• [EXTRACT TO READ]
_ _ _

It’s very important to understand that “Critical Social Justice” isn’t just activism and some academic theories about things. It’s a way of thinking about the world, and that way is rooted in critical theory as it has been applied mostly to identity groups and identity politics. Thus, not only do they think about almost nothing except ways that “systemic power” and “dominant groups” are creating all the problems around us, they’ve more or less forgotten how to think about problems in any other way. The underlying assumption of their Theory–and that’s intentionally capitalized because it means a very specific thing–is that the very fabric of society is built out of unjust systemic power dynamics, and it is their job (as “critical theorists”) to find those, “make them visible,” and then to move on to doing it with the next thing, ideally while teaching other people to do it too. This crisis will be full of opportunities to do that, and they will do it relentlessly. So, it’s not so much a matter of them “finding a way” to use this crisis to their advantage as it is that they don’t really do anything else.

For the “social justice”- oriented editors and writers at The New York Times, and everywhere in journalism, the pandemic crisis is not an opportunity to step back and reconsider their priorities. It’s an opportunity to keep pushing the agenda while their opponents are busy fighting civilizational catastrophe. And if you object to this, or resist it in any way, they will accuse you of being obsessed with fighting the culture war in a time of crisis.

The diversity bureaucrats at collapsing colleges will be the last ones to go. The Grievance Studies departments will fight like Japanese soldiers making their apocalyptic last stand in the tunnels of Okinawa.

By the way, according to HBO, now is a great time for a reality series in which a trio of drag queens shows up in America’s small towns to liberate the oppressed locals from their tired old values:

See what I mean? It never stops.

_ _ _

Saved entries
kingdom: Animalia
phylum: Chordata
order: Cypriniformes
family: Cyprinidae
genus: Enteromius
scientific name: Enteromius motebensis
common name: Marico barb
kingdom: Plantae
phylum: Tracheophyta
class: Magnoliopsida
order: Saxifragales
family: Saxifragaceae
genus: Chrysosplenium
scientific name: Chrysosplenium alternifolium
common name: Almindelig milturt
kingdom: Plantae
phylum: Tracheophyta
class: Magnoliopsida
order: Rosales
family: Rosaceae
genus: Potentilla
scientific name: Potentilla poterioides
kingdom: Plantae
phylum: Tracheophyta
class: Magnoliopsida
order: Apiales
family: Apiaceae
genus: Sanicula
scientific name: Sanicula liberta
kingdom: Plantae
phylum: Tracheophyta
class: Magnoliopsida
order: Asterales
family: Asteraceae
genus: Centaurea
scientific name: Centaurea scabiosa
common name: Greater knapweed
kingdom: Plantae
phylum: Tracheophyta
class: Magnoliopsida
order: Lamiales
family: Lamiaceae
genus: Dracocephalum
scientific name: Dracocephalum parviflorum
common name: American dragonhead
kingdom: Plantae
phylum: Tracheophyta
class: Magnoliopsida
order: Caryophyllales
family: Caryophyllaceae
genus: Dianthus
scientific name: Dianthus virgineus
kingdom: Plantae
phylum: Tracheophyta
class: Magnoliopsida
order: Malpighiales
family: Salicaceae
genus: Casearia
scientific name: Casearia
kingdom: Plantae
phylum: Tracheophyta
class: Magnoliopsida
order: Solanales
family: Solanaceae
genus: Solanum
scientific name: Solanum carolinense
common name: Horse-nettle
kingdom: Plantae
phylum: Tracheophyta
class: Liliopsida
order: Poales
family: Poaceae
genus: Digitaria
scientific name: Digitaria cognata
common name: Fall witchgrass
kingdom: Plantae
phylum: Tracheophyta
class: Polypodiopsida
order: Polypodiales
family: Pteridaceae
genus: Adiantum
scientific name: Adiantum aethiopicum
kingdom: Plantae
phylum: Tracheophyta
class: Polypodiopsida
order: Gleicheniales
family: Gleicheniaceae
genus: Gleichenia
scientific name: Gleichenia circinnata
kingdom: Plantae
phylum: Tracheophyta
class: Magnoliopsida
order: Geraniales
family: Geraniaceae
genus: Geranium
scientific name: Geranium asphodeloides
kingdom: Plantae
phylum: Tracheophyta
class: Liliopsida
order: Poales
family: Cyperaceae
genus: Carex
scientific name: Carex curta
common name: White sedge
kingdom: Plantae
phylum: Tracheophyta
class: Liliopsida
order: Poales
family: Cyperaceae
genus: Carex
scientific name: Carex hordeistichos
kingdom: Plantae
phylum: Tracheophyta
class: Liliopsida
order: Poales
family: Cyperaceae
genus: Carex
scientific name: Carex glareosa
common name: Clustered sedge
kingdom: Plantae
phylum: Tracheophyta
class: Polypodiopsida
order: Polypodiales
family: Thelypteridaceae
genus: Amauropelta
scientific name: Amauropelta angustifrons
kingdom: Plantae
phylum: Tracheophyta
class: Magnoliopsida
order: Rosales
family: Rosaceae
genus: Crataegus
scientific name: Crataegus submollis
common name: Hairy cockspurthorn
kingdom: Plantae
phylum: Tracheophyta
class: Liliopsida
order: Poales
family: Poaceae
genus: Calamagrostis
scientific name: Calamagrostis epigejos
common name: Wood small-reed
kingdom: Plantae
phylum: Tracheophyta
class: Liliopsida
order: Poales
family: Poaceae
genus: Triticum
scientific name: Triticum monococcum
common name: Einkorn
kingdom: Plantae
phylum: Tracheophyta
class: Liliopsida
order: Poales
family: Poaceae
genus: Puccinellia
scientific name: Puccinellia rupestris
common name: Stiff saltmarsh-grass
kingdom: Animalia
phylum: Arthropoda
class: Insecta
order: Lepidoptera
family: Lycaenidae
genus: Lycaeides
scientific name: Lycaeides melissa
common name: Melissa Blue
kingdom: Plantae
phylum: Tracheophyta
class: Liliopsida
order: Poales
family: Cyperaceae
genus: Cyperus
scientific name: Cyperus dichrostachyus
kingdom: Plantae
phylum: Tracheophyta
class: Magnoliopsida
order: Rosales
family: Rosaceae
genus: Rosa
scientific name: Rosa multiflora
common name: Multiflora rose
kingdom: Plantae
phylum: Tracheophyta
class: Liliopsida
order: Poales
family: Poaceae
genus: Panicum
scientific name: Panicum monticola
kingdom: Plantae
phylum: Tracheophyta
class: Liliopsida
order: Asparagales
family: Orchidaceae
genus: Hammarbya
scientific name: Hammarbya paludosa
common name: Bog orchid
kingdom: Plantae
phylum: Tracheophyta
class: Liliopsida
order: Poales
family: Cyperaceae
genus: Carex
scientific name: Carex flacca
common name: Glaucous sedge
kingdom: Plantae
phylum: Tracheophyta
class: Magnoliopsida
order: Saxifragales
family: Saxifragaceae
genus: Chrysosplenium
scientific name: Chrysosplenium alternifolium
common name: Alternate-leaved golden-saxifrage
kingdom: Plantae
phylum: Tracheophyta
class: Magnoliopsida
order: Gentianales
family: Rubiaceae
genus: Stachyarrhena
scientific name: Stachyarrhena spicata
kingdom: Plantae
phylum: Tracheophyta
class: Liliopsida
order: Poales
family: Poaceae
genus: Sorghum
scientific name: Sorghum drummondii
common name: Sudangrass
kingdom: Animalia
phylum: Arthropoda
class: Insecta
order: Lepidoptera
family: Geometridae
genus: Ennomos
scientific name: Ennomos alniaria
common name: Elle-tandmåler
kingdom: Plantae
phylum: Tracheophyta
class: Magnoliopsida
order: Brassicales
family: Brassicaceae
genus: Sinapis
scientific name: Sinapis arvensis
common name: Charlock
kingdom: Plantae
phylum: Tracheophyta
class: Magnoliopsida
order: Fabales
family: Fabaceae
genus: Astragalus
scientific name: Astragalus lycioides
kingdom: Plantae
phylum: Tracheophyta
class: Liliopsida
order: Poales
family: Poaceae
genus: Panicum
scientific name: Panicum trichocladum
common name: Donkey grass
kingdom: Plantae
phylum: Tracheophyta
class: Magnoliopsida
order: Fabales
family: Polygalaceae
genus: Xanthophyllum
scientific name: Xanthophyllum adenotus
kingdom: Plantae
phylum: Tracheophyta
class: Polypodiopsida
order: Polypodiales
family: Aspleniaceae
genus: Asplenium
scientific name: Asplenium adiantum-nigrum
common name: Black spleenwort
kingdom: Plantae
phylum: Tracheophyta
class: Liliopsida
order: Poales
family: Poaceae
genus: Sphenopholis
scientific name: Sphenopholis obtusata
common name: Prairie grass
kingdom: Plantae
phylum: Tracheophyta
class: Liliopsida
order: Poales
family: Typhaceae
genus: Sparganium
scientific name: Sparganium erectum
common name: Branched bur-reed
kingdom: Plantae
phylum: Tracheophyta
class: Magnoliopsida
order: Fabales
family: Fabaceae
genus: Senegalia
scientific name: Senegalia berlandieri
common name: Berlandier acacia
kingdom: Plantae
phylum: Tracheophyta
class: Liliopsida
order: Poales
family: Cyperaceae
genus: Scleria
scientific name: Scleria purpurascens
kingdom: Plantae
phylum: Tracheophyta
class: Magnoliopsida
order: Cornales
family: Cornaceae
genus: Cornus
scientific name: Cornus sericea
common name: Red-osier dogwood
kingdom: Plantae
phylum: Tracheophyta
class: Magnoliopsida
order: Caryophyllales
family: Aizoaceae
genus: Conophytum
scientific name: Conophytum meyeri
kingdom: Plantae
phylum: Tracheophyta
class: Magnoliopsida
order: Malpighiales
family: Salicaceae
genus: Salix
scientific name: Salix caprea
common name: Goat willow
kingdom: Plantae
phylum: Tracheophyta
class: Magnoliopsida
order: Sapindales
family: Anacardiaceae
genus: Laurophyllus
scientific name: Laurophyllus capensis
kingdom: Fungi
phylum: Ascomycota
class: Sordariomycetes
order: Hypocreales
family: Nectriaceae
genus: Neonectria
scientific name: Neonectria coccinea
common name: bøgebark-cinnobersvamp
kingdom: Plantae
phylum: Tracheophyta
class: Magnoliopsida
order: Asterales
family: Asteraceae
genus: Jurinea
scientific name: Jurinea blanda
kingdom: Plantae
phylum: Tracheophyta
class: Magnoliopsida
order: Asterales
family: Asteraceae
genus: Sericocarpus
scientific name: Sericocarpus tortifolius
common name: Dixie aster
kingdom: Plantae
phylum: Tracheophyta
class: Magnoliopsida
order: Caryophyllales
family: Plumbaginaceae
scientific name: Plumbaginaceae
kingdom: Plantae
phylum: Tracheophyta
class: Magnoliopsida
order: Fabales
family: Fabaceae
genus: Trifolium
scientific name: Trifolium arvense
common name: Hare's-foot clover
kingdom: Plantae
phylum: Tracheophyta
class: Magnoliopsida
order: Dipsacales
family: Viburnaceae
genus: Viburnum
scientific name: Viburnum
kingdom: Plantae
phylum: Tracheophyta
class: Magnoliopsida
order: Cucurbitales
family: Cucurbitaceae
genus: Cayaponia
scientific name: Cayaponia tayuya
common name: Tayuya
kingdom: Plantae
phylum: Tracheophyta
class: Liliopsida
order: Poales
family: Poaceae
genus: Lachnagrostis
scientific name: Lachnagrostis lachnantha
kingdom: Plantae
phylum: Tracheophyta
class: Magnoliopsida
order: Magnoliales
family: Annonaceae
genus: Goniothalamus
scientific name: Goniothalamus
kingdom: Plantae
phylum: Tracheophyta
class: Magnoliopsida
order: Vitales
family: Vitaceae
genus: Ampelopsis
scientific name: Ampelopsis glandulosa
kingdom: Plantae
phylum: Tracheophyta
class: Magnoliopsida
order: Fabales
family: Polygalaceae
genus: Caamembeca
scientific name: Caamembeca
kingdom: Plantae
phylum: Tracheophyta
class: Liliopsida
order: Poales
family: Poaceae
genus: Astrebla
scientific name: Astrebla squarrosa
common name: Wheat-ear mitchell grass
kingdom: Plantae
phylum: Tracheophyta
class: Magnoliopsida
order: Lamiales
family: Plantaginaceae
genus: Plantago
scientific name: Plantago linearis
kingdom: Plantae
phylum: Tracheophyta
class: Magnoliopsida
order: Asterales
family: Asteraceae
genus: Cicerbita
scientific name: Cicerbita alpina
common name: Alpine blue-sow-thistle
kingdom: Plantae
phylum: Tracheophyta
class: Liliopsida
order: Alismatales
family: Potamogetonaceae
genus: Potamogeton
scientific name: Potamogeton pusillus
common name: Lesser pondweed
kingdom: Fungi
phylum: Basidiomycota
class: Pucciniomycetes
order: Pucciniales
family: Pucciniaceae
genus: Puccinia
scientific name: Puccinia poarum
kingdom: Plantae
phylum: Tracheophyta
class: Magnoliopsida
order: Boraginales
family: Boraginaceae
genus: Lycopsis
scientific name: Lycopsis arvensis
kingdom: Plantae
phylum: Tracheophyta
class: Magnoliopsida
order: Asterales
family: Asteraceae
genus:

_ _ _

• [TASKS TO CARRY OUT]
A – Could you quote the passage on Critical Social Justice, everything from "The diversity bureaucrats" down to "It never stops."?
B – How would the passage on Critical Social Justice go on after its last sentence? Extend it from that point.

• [TASK ANSWERS]
A –
The diversity bureaucrats at collapsing colleges will be the last ones to go. The Grievance Studies departments will fight like Japanese soldiers making their apocalyptic last stand in the tunnels of Okinawa.

By the way, according to HBO, now is a great time for a reality series in which a trio of drag queens shows up in America’s small towns to liberate the oppressed locals from their tired old values:

See what I mean? It never stops.

B –
UPDATE: A reader sends this meme:

 

He also sends a link to a 2010 Paul Kingsnorth essay on Roman decadence. He’s talking about decadence in a Douthatian sense. Excerpt:

I wonder if there has ever been a generation, in any civilisation, which didn’t think, to a greater or a lesser degree, that its society was decadent, falling apart, betrayed by hopeless leaders, suffering from a failing system. Perhaps not. But the fact that this may be the case doesn’t disguise another fact: that it is sometimes true. Sometimes societies are noticeably in decline; sometimes a cultural decadence does set in. When it does, ferociously insisting otherwise may become a necessary survival mechanism, but it doesn’t arrest the slide.

This set me wondering about the society I live in. In some ways – ways which we have explored here before – it seems that an inevitable decline is clearly underway. This is the decline of the industrial world: the world that has held sway globally for two centuries. We’ve looked at this in economic and environmental and political terms: climate change, peak oil, ecocide, the collapse of political and economic narratives; the evidence is all there.

It is easy, in some ways, to point to things like climate change, peak oil or deforestation, or even the hardening of the democratic veins with corporate fat, as signs of an imminent collapse or decline, because at least to some extent these things are clearly measurable. But what about more malleable, fuzzy, cultural pointers? What about decadence? Because if decline is real, it should surely be obvious in the culture we make.

The cultural elites who make television hold drag queens up as guides to the moral life. They really do. I saw a clip from this HBO series the other day in which one of the drag queens talked about healing the lives of the small town people to whom they minister. This is also the point of Drag Queen Story Hour, you know: to teach children about diversity and all that.

In the end, there’s no getting away from the fact that we live in a society in which the elites believe that one way to cure the proles of their horrible values is to teach men to dress like caricatures of women, and teach everyone else, especially children, to cheer for that.

” We castrate and bid the geldings be fruitful,” said C.S. Lewis, of the modern age. We will not ride out this catastrophe on the backs of these repugnant geldings.